▶ **Assigned task**
A faithful, complete transcript of the entries below, without pictures, should be returned.

(Collected data)
[Start of section]

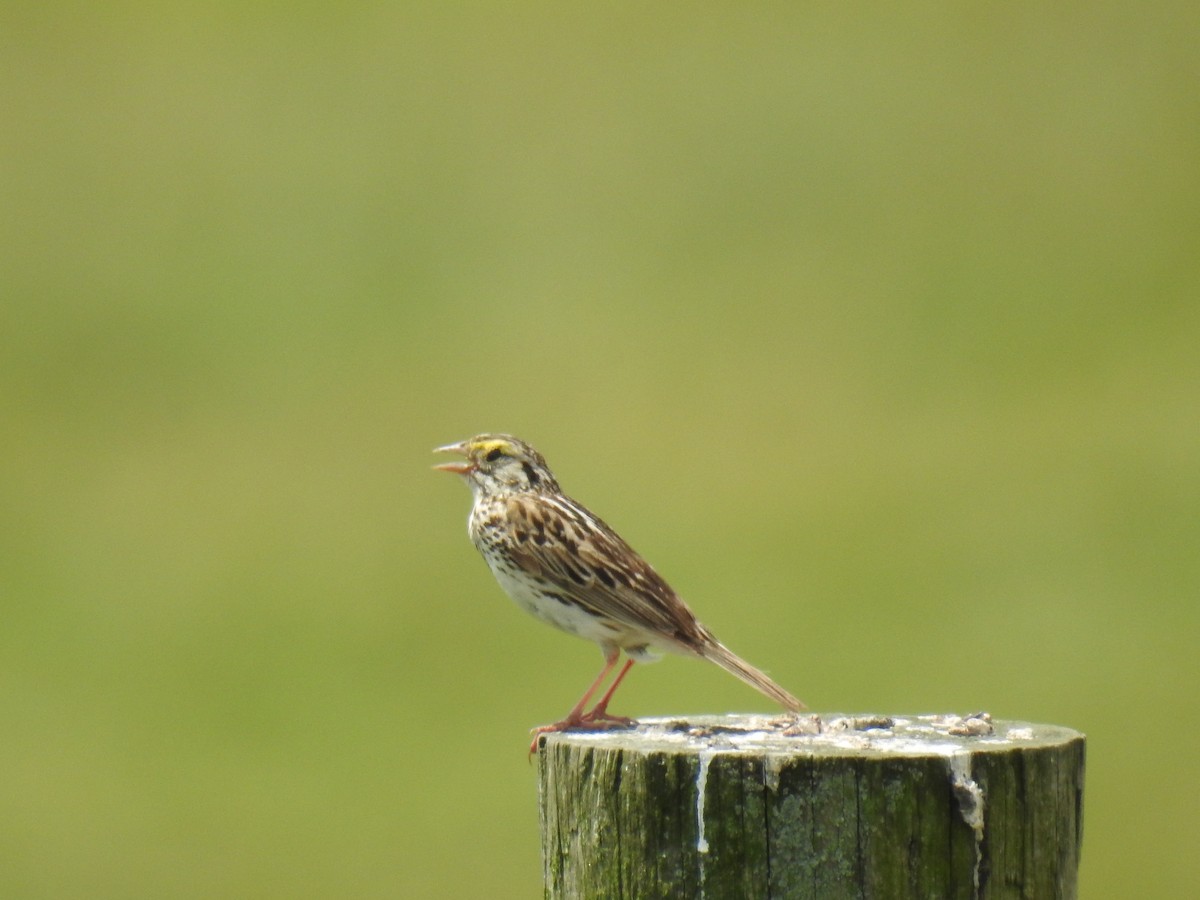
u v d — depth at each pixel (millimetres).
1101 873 17500
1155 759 19562
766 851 6328
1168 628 21812
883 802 6297
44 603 24375
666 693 21500
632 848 6473
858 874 6293
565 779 6715
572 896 6688
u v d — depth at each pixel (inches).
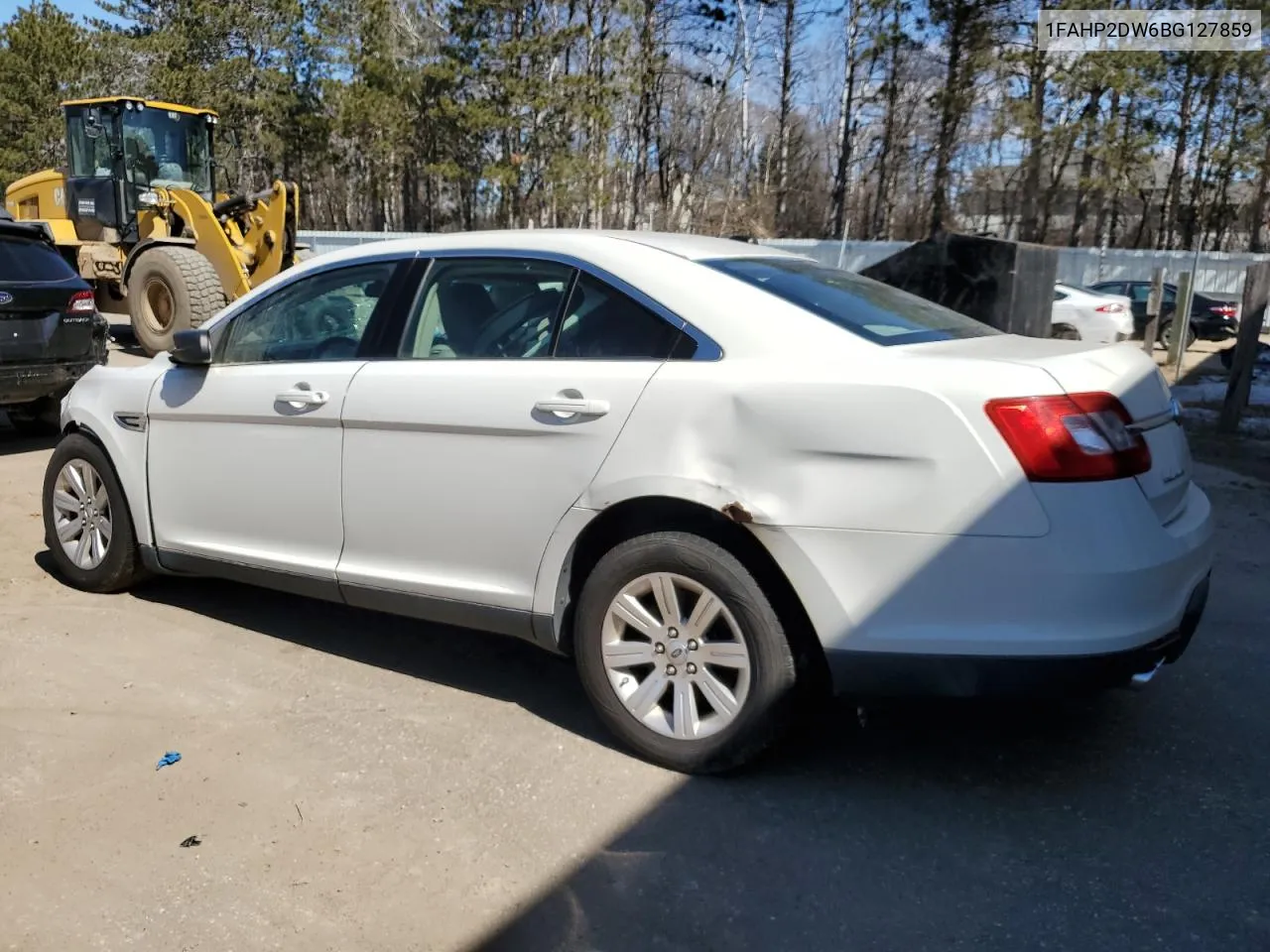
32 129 1705.2
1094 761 141.4
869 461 120.1
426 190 1632.6
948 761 140.9
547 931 106.6
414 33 1355.8
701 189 1731.1
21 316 302.8
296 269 175.2
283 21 1482.5
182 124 590.9
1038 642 114.7
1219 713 156.5
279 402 165.5
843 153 1617.9
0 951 102.6
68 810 127.3
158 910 109.4
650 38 1455.5
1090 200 1595.7
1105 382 122.2
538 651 179.8
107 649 176.9
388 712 154.9
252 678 166.2
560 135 1327.5
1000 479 114.9
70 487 203.5
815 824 125.5
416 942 105.0
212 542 179.5
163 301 526.3
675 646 134.8
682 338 135.9
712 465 128.0
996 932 106.3
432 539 151.6
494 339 151.2
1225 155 1390.3
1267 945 104.0
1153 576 116.8
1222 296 1031.6
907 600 119.0
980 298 394.6
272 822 125.6
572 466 137.9
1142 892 112.8
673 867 117.1
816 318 132.3
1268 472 335.6
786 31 1668.3
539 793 132.3
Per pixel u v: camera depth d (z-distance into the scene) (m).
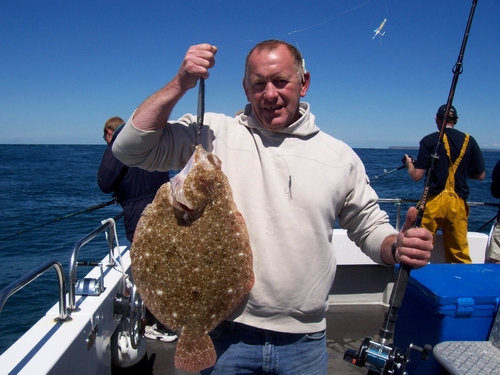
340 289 4.49
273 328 1.80
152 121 1.71
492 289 2.60
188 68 1.62
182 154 1.95
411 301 2.83
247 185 1.85
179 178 1.81
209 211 1.78
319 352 1.91
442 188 4.46
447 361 2.25
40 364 1.94
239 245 1.78
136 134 1.72
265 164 1.84
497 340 2.40
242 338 1.84
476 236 4.86
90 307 2.53
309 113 1.95
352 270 4.49
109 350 2.82
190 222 1.78
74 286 2.47
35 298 6.71
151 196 3.93
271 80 1.77
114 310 2.87
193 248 1.76
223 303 1.77
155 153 1.87
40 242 10.24
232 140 1.93
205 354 1.74
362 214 1.99
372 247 1.97
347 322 4.05
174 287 1.76
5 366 1.91
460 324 2.51
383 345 1.79
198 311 1.75
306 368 1.87
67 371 2.10
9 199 17.14
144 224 1.82
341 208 1.96
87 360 2.38
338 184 1.86
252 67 1.80
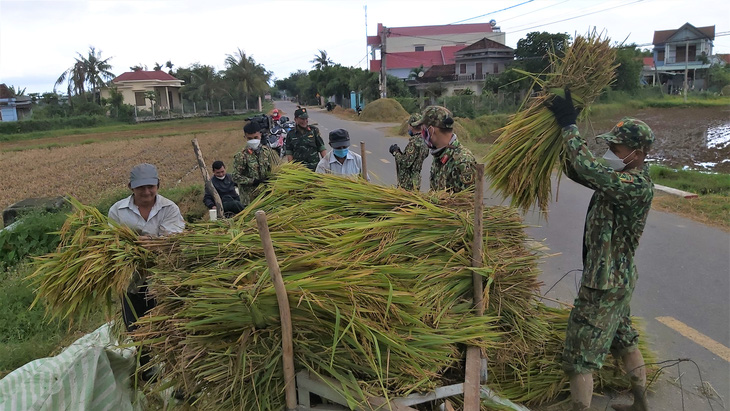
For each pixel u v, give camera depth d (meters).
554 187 10.42
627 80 35.44
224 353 2.34
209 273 2.54
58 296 2.96
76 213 3.15
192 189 10.74
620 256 2.74
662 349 4.00
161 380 2.67
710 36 54.97
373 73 52.69
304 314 2.34
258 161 6.34
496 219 3.16
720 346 4.02
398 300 2.43
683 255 6.14
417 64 69.88
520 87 35.22
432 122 3.73
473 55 51.44
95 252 2.89
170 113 59.09
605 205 2.74
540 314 3.42
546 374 3.19
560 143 2.90
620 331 3.00
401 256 2.81
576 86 2.87
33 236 7.47
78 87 58.62
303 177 3.43
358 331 2.32
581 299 2.84
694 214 7.99
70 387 2.82
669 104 34.75
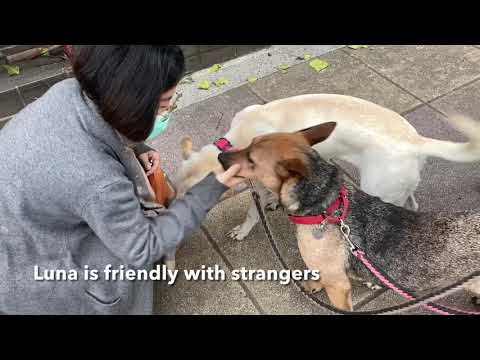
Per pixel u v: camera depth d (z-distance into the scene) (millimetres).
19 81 1903
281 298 1365
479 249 1049
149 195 1160
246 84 2031
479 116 1815
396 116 1294
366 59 2117
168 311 1347
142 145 1246
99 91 754
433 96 1924
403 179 1266
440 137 1747
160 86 761
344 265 1156
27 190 847
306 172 1046
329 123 1127
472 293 1260
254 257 1459
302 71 2078
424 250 1090
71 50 771
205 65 2107
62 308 1061
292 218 1135
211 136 1808
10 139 849
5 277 975
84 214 860
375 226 1135
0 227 920
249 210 1423
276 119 1330
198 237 1515
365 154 1285
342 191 1137
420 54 2127
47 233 943
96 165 828
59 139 818
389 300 1359
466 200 1550
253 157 1066
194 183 1219
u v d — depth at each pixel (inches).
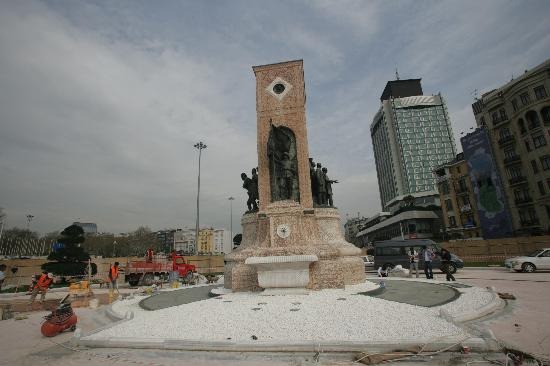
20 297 807.1
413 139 5064.0
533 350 240.4
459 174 2198.6
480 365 214.5
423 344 241.4
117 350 274.2
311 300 421.7
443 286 579.2
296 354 249.0
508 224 1785.2
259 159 679.1
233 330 297.4
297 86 705.6
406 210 2790.4
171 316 361.4
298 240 571.8
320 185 686.5
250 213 677.3
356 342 249.4
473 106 2078.0
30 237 3011.8
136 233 3919.8
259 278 508.7
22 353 291.1
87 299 591.5
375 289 509.0
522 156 1732.3
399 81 5693.9
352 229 6097.4
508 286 595.5
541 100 1626.5
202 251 5270.7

[End of section]

▶ **Output for this exercise**
u v d — depth at each pixel (millimetres).
1101 873 17500
1155 759 19562
766 851 6328
1168 628 21812
883 802 6297
44 603 24375
666 693 21500
632 848 6473
858 874 6293
565 779 6715
572 896 6688
u v d — depth at each pixel (inches).
32 129 1705.2
1094 761 141.4
869 461 120.1
426 190 1632.6
948 761 140.9
547 931 106.6
414 33 1355.8
701 189 1731.1
21 316 302.8
296 269 175.2
283 21 1482.5
182 124 590.9
1038 642 114.7
1219 713 156.5
279 402 165.5
843 153 1617.9
0 951 102.6
68 810 127.3
158 910 109.4
650 38 1455.5
1090 200 1595.7
1105 382 122.2
538 651 179.8
107 649 176.9
388 712 154.9
252 678 166.2
560 135 1327.5
1000 479 114.9
70 487 203.5
815 824 125.5
416 942 105.0
212 542 179.5
163 301 526.3
675 646 134.8
682 338 135.9
712 465 128.0
996 932 106.3
432 539 151.6
494 339 151.2
1225 155 1390.3
1267 945 104.0
1153 576 116.8
1222 296 1031.6
907 600 119.0
980 298 394.6
272 822 125.6
572 466 137.9
1142 892 112.8
673 867 117.1
816 318 132.3
1268 472 335.6
786 31 1668.3
539 793 132.3
Per pixel u v: camera depth d (z-distance into the scene) (m).
340 289 4.49
273 328 1.80
152 121 1.71
492 289 2.60
188 68 1.62
182 154 1.95
411 301 2.83
247 185 1.85
179 178 1.81
209 211 1.78
319 352 1.91
442 188 4.46
447 361 2.25
40 364 1.94
239 245 1.78
136 134 1.72
265 164 1.84
497 340 2.40
242 338 1.84
476 236 4.86
90 307 2.53
309 113 1.95
352 270 4.49
109 350 2.82
190 222 1.78
74 286 2.47
35 298 6.71
151 196 3.93
271 80 1.77
114 310 2.87
193 248 1.76
223 303 1.77
155 153 1.87
40 242 10.24
232 140 1.93
205 354 1.74
362 214 1.99
372 247 1.97
347 322 4.05
174 287 1.76
5 366 1.91
460 324 2.51
383 345 1.79
198 311 1.75
306 368 1.87
67 371 2.10
9 199 17.14
144 224 1.82
341 208 1.96
87 360 2.38
338 184 1.86
252 67 1.80
For each pixel u v, give camera depth d (meters).
554 187 10.42
627 80 35.44
224 353 2.34
209 273 2.54
58 296 2.96
76 213 3.15
192 189 10.74
620 256 2.74
662 349 4.00
161 380 2.67
710 36 54.97
373 73 52.69
304 314 2.34
258 161 6.34
496 219 3.16
720 346 4.02
398 300 2.43
683 255 6.14
417 64 69.88
520 87 35.22
432 122 3.73
473 55 51.44
95 252 2.89
170 113 59.09
605 205 2.74
540 314 3.42
546 374 3.19
560 143 2.90
620 331 3.00
401 256 2.81
576 86 2.87
33 236 7.47
78 87 58.62
303 177 3.43
358 331 2.32
581 299 2.84
694 214 7.99
70 387 2.82
669 104 34.75
Per pixel u v: camera depth d (z-distance into the scene) (millimetres).
19 81 1903
281 298 1365
479 249 1049
149 195 1160
246 84 2031
479 116 1815
396 116 1294
366 59 2117
168 311 1347
142 145 1246
99 91 754
433 96 1924
403 179 1266
440 137 1747
160 86 761
344 265 1156
27 190 847
306 172 1046
329 123 1127
472 293 1260
254 257 1459
302 71 2078
424 250 1090
71 50 771
205 65 2107
62 308 1061
292 218 1135
211 136 1808
10 139 849
5 277 975
84 214 860
375 226 1135
0 227 920
249 210 1423
276 119 1330
198 237 1515
365 154 1285
342 191 1137
420 54 2127
47 233 943
96 165 828
59 139 818
389 300 1359
466 200 1550
253 157 1066
194 183 1219
u v d — depth at each pixel (inches).
20 297 807.1
413 139 5064.0
533 350 240.4
459 174 2198.6
480 365 214.5
423 344 241.4
117 350 274.2
311 300 421.7
443 286 579.2
296 354 249.0
508 224 1785.2
259 159 679.1
233 330 297.4
297 86 705.6
406 210 2790.4
171 316 361.4
298 240 571.8
320 185 686.5
250 213 677.3
356 342 249.4
473 106 2078.0
30 237 3011.8
136 233 3919.8
259 278 508.7
22 353 291.1
87 299 591.5
375 289 509.0
522 156 1732.3
399 81 5693.9
352 229 6097.4
508 286 595.5
541 100 1626.5
202 251 5270.7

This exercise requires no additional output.